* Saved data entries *
+ + + +

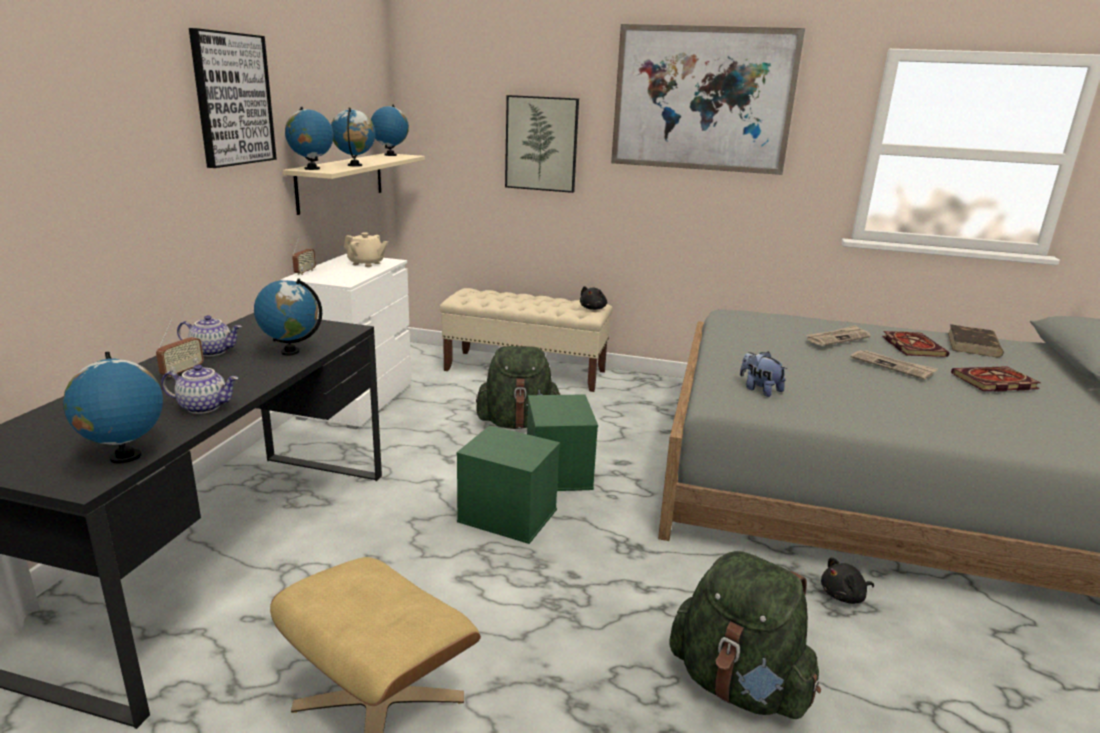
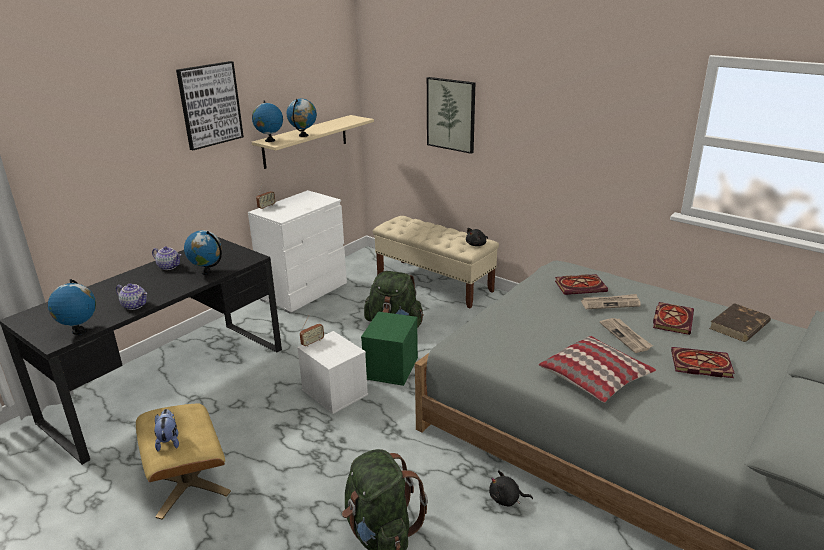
camera: 25 degrees right, 5 degrees up
(182, 372) = (144, 280): radio -> radio (312, 342)
(366, 264) = (311, 201): beige teapot -> none
(390, 155) = (348, 119): globe -> none
(506, 516) = (333, 392): green storage box -> white storage box
(702, 99) = (562, 89): picture -> none
(759, 389) = (492, 340): plush toy -> plush toy (169, 441)
(787, 326) = (581, 286): none -> book
(920, 410) = (595, 378): none -> pillow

+ + + +

* What needs to be done *
The answer is the line with "(702, 99) = (562, 89): picture -> none" plus every line after it, printed exactly as they appear above.

* Exercise response *
(702, 99) = (562, 89): picture -> none
(759, 389) = (492, 340): plush toy -> plush toy (169, 441)
(787, 326) = (581, 286): none -> book
(920, 410) = (595, 378): none -> pillow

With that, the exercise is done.